One interesting observation about this approach so far is that the computational model is very sensitive to how faithfully the artificial corruption matches the natural degradation of the ink. As explained earlier, ML tends to shift the design of the problem definition to a different space; from reconstruction to (methodical) destruction in this occurrence.

What can we take away from those use cases?

AI is a very versatile and potent addition to humanities methodologies. Sometimes it can be creatively added on top of an existing digital environment to bring up alternative views over the research material (albeit without any understanding of its historical context). At other times its own creativity relieves researchers and RSEs from fully crafting novel or complex computational procedures to meet well defined objectives.

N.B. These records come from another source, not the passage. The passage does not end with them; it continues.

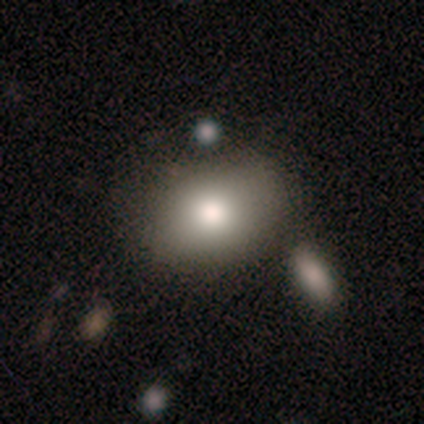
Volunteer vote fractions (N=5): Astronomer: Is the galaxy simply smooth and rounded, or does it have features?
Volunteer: smooth — 60%.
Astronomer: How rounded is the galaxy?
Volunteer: in between — 67%.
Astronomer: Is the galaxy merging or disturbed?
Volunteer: none — 50%, tied with minor disturbance at 50%.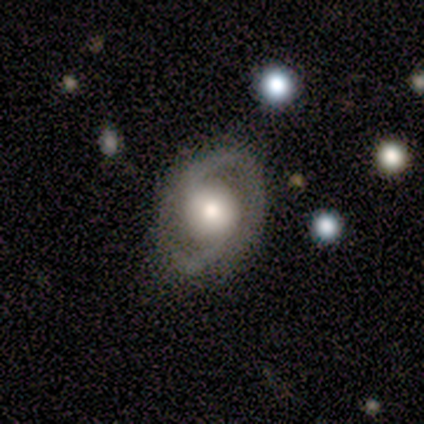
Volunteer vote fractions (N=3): Q: Smooth or featured?
A: featured or disk (100%)
Q: Edge-on disk?
A: no (100%)
Q: Bar?
A: weak (67%); runner-up: no (33%)
Q: Spiral arms?
A: yes (67%); runner-up: no (33%)
Q: Spiral winding?
A: medium (50%); tied with: loose (50%)
Q: Spiral arm count?
A: 2 (100%)
Q: Bulge size?
A: moderate (67%); runner-up: large (33%)
Q: Merging?
A: none (100%)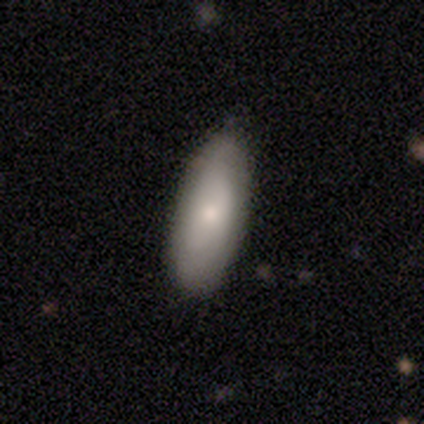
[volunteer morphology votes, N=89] Smooth or featured?
  - smooth: 72% *
  - featured or disk: 22%
  - star or artifact: 6%
How rounded?
  - in between: 78% *
  - cigar-shaped: 20%
  - round: 2%
Merging?
  - none: 76% *
  - minor disturbance: 20%
  - major disturbance: 2%
  - merger: 1%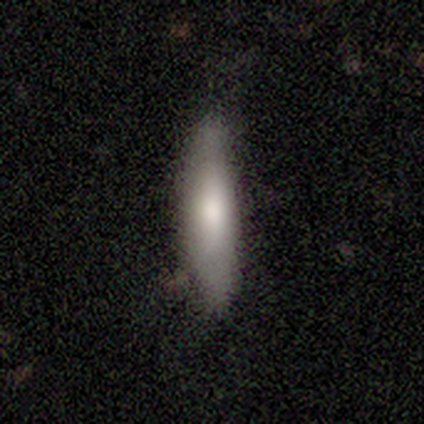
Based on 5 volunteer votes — A smooth galaxy with no disk features (100%) that is cigar-shaped (80%). Merging: minor disturbance (60%).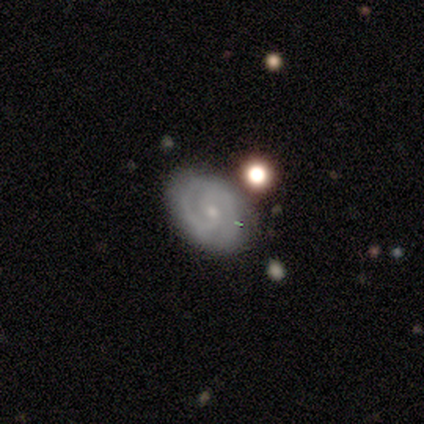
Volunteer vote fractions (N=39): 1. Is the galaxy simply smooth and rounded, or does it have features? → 74% featured or disk, 15% smooth, 10% star or artifact.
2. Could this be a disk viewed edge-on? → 93% no, 7% yes.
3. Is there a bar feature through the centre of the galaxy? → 63% no, 37% weak, 0% strong.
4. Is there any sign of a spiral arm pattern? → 89% yes, 11% no.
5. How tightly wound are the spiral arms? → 67% tight, 29% medium, 4% loose.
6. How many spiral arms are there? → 58% 2, 29% can't tell, 8% 3, 4% 1, 0% 4, 0% more than 4.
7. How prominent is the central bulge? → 70% small, 19% moderate, 11% none, 0% dominant, 0% large.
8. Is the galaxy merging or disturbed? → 80% none, 9% minor disturbance, 6% major disturbance, 6% merger.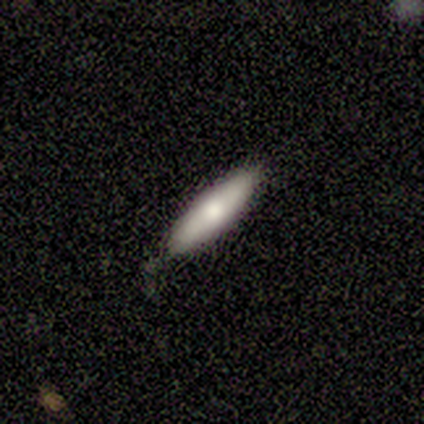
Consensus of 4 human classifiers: Volunteers were most divided on "how rounded": cigar-shaped: 75%, in between: 25%, round: 0%. More confident: smooth or featured — smooth (100%); merging — none (75%).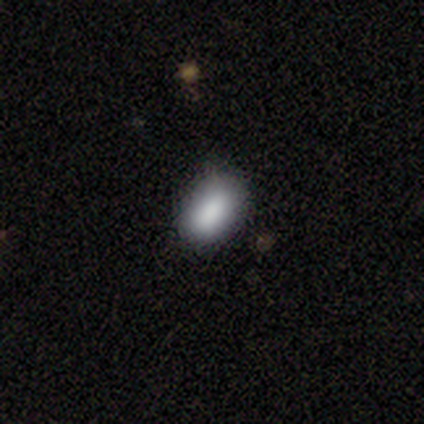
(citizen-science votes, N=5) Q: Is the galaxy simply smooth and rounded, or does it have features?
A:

One recurrent challenge we have observed however, as illustrated twice above, is the situation where AI is foundational to a project. For instance, when primary research activities are heavily dependent on how well AI can automate very repetitive yet intelligent (or informed) data processing tasks. The experimental work needed to select, test and optimise a particular ML approach may consume a significant chunk of the budget. Worse still, there is sometimes no initial guarantee that it will lead to a sufficiently reliable and efficient system (as exemplified by this collaboration between New York’s Museum of Modern Arts and Google). Understandably non-AI researchers can be dissuaded by that level of investment and risk.

As a Digital Lab however, we must embrace and strategise some level of risk associated with the adoption of new technological methods even if AI can be especially challenging in that respect. One option described above is for the researchers and KDL to secure seed funding dedicated to that type of experimentation. Provided the problem is well specified and test data available, we can assess a few techniques, confirm feasibility and refine the development estimates of the proposed project and targeted grant application if applicable. We also deliver a working prototype and / or a detailed report to help partners navigate complexities, assess options in a more informed manner and ultimately strengthen their project foundations or funding application as appropriate.

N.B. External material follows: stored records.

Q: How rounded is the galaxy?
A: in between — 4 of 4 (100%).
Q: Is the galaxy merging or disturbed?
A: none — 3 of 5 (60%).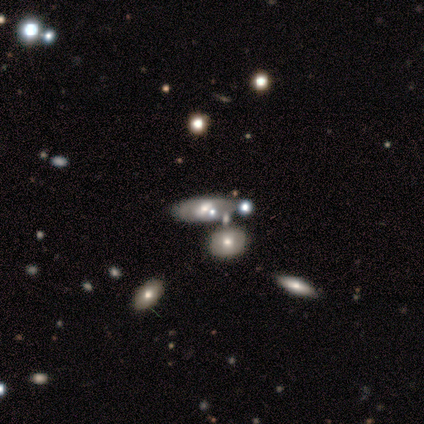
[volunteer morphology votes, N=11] Volunteers were most divided on "merging": none: 62%, minor disturbance: 38%, major disturbance: 0%, merger: 0%. More confident: how rounded — in between (100%); smooth or featured — smooth (64%).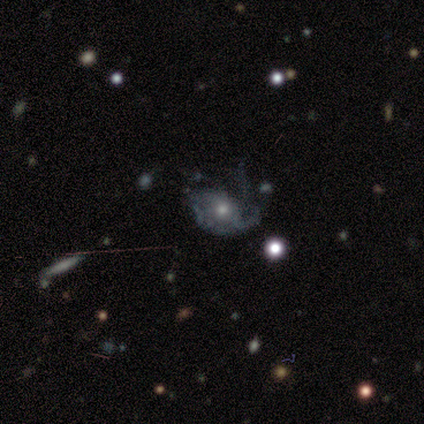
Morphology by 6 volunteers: Volunteers were most divided on "bulge size" (2-way tie): moderate: 50%, small: 50%, dominant: 0%, large: 0%, none: 0%. More confident: smooth or featured — featured or disk (100%); edge-on disk — no (100%); bar — no (100%); spiral arm count — 1 (75%); spiral arms — yes (67%); merging — major disturbance (50%); spiral winding — medium (50%).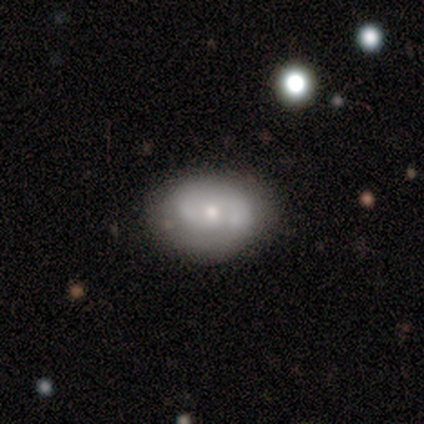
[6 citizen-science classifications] smooth_or_featured: featured or disk (p=0.67) [alt: smooth p=0.33]
disk_edge_on: no (p=1.00)
bar: no (p=0.75) [alt: weak p=0.25]
has_spiral_arms: yes (p=0.50) [tied with: no p=0.50]
spiral_winding: medium (p=0.50) [tied with: loose p=0.50]
spiral_arm_count: 2 (p=1.00)
bulge_size: small (p=0.75) [alt: moderate p=0.25]
merging: none (p=0.67) [alt: minor disturbance p=0.33]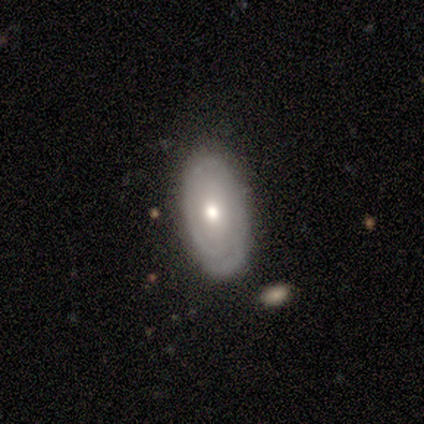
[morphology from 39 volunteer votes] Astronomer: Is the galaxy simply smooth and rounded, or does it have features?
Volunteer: featured or disk — 51% (runner-up: smooth, 46%).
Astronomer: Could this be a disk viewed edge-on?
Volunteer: no — 95%.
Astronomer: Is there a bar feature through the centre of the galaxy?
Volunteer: no — 79%.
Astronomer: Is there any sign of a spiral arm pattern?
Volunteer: yes — 74%.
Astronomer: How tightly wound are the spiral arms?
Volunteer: tight — 79%.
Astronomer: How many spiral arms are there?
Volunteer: can't tell — 50%.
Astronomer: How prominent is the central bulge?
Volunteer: moderate — 95%.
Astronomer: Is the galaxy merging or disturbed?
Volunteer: none — 82%.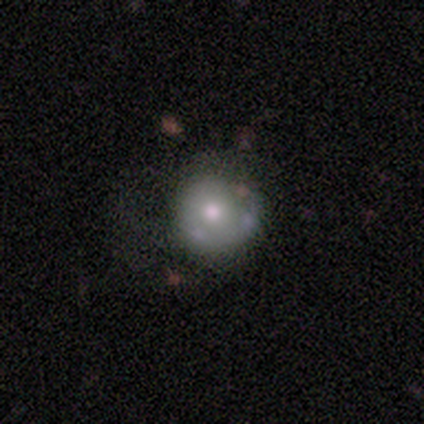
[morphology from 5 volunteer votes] Smooth or featured? featured or disk (80%)
Edge-on disk? no (100%)
Bar? no (100%)
Spiral arms? no (100%)
Bulge size? moderate (50%)
Merging? none (60%)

In the future we hope to be able to involve colleagues with relevant expertise in specific areas of ML (e.g. Neural machine translation, handwriting recognition in medieval manuscripts) who would be interested in contributing to our feasibility studies. King’s Institute of Artificial Intelligence is looking at mechanisms to facilitate those collaborations not only across departments (e.g. see the expanding AI expertise in the Department of Digital Humanities, DDH) but also faculties while the RSE community is evolving in identifying fellowships that would be applicable to our team members. These sorts of collaborations would be very educational to us as we are not researchers in AI methods but research software engineers doing our best to catch up with AI.

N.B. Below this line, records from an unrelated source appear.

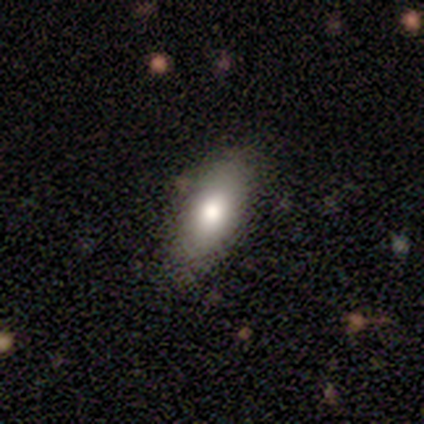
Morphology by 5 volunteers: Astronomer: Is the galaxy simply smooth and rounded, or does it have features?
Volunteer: smooth — 80%.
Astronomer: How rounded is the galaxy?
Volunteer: in between — 75%.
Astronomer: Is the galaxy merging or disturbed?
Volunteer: none — 60% (runner-up: minor disturbance, 40%).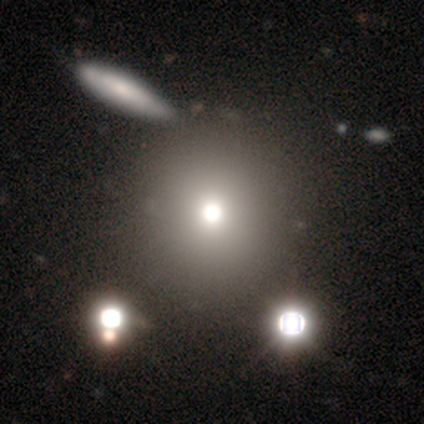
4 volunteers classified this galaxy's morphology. This appears to be a smooth galaxy with no disk features (50%) that is round (100%). Merging: none (67%).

There is appetite within our team for projects where AI is not just a supporting tool but the subject of critical exploration of possibly understudied potential, limitations and effects when it interacts with Digital Humanities methods. Deep Learning has undoubtedly brought very impressive breakthroughs to Computer Vision and Natural Language Processing. But its models are typically very dense, opaque, heavy and difficult to control. This can lead to uncritical (counter-)hype, intellectual debt, unscientific misuse, hidden biases, misrepresentations of knowledge, unstable predictions, poor modeling practices, ... KDL could facilitate close experimental analysis of the nature of ML when applied to heritage or humanities material. Such an angle, which treats emerging technologies not as mere subordinates to Humanities endeavours but instead empirically, and introspectively delves into the rich and intricate interface between the two fields would be a welcome change in project focus from time to time. By making the reliability of the technology a central research question, uncertain capabilities identified from the outset are no longer a source of risk but an opportunity to objectively inform project partners and the DH community at large about caveats and best practices.